### AIM OF THE EXERCISE
Could you copy every line from the material below in which "labels" appears?

### INFORMATION
►

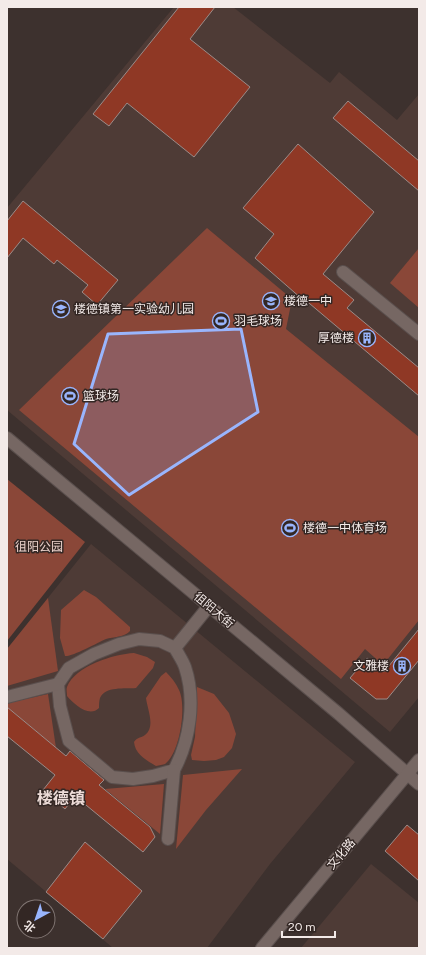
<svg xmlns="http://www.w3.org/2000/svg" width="426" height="955" font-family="Figtree,'Noto Sans SC',sans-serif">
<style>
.built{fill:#4e3b36}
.green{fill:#8a4738}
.building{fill:#8f3825;stroke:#9b8b88}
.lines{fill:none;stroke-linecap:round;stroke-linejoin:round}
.minor-casing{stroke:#5a4f4d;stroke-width:14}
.minor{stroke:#766763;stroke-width:12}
.marked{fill:#99b5fd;fill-opacity:0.2;stroke:#99b5fd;stroke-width:3;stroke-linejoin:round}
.labels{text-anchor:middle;stroke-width:3;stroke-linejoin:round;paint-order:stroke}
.poi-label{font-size:12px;fill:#f3eae8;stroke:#332724;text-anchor:start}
.park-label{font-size:12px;fill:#edd3cd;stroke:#332724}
.street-label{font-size:12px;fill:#f3eae8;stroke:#332724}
.district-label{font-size:16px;font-weight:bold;fill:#eddcd8;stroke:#332724}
</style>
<rect width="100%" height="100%" fill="#3d312e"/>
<g class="built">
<path d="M174,7h59l97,76 9,-11 58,48 22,-26v603l-29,35 -383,-322v-202z"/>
<path d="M91,544l264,218 -85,102 -63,84h-94l-106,-89v-210z"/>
<path d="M371,864l48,39v45h-118z"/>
</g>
<g class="green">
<path d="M207,228l85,71 -6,30 133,108v183l-36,45 -18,-16 -24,30 -322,-269z"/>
<path d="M419,248v60l-29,-25z"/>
<path d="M7,479l78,63 -78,99z"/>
<path d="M84,590l12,7 34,30v4c-5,6 -17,6 -24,8 -9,4 -34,18 -41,17l-5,-18 1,-28z"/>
<path d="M48,598l10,73 -51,15v-37z"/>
<path d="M134,653l13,4 8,5 -2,6 -17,20c-11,1 -31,-2 -36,10 -1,3 -1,7 -1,10 -10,10 -25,-4 -32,-12 0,-3 -1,-7 0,-9 8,-21 47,-33 67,-34z"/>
<path d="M166,672c5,5 10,11 13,18 8,16 1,63 -14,74 -2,1 -6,1 -9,2 -10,-6 -21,-12 -22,-24 3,-5 7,-4 11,-7 11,-8 2,-27 1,-37l15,-22z"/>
<path d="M197,687l17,7 15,19 7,21 -4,14 -8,9 -8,3 -12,1 -12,-1 -1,-5 4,-18z"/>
<path d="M48,694l8,54 -49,-41v-4z"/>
<path d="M242,769l-36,41 -30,39 7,-74z"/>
<path d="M164,784l-4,50 -55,-45z"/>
</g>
<g class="building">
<path d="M179,7h36l-25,32 60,48 -56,70 -67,-54 -18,23 -16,-12z"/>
<path d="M348,101l71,60v30l-86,-73z"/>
<path d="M298,144l76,68 -51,62 31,26 -7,8 72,60v28l-116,-98 -1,1 -47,-41 19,-24 -31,-26z"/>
<path d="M23,201l95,79 -21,25 -15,-13 6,-7 -31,-25 -3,4 -31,-26 -16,20v-37z"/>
<path d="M419,629v31l-32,39h-11l-26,-21 17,-20 17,14z"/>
<path d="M7,707l59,49 4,-5 34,29 -5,5 51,42 5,10 -12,15 -68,-56 -10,13 -22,-19 12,-15 -48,-39z"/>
<path d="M407,825l12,10v46l-34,-30z"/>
<path d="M85,842l57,49 -39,48 -57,-47z"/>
</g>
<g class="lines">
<g class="minor-casing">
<g id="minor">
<path d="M343,272l76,62"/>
<path d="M7,438l332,276 80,70"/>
<path d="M175,648c3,6 8,13 10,19 11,33 5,73 -11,103l-21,6 -20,3 -21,-2 -43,-36 -9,-35 -2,-22 11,-16 25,-14 25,-10 20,-5 21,2 15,7 34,-42"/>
<path d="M7,697l51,-13"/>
<path d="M168,839l6,-69"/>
<path d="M262,948l157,-188"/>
</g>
</g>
<use href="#minor" class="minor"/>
</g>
<path class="marked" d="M241,329l17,83 -129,83 -55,-51 34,-110z"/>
<defs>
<g id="school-ring" transform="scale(0.9)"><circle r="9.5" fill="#332724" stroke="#99b5fd" stroke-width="1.5"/><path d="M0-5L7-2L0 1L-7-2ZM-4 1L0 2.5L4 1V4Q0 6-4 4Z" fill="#99b5fd"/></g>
<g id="stadium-ring" transform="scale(0.9)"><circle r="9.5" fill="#332724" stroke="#99b5fd" stroke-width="1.5"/><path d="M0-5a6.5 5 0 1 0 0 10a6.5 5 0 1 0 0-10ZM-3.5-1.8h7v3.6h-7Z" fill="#99b5fd"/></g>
<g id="building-ring" transform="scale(0.9)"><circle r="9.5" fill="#332724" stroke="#99b5fd" stroke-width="1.5"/><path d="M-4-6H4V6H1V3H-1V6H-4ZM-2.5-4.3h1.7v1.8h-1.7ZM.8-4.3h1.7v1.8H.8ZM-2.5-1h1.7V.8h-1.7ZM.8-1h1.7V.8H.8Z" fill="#99b5fd"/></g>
</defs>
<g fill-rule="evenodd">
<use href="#school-ring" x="271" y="301"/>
<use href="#school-ring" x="61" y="309"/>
<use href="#stadium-ring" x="221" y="321"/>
<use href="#building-ring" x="367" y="338"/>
<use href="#stadium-ring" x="70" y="396"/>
<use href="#stadium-ring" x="290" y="528"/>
<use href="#building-ring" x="402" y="666"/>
</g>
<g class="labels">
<g class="poi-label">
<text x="284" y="305">楼德一中</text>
<text x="74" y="313">楼德镇第一实验幼儿园</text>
<text x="234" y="325">羽毛球场</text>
<text x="354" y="342" text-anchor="end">厚德楼</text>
<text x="83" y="400">篮球场</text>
<text x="303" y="532">楼德一中体育场</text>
<text x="389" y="670" text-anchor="end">文雅楼</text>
</g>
<g class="park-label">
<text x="39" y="551">徂阳公园</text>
</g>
<g class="street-label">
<text transform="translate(214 610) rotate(40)" y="4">徂阳大街</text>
<text transform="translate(341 854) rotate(-50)" y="4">文化路</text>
</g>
<g class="district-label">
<text x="61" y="804">楼德镇</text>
</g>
</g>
<rect width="426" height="955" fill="none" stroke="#f3eae8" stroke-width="16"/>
<g transform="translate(36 919) rotate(220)"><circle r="19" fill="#332724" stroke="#807572"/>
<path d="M0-3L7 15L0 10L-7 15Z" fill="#99b5fd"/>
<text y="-6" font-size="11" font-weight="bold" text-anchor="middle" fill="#f3eae8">北</text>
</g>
<path d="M282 931v6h53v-6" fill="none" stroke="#f3eae8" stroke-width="2"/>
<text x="288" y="931" font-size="12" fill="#f3eae8" stroke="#332724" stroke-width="3" paint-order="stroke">20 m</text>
</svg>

◄

### ANSWER SECTION
.labels{text-anchor:middle;stroke-width:3;stroke-linejoin:round;paint-order:stroke}
<g class="labels">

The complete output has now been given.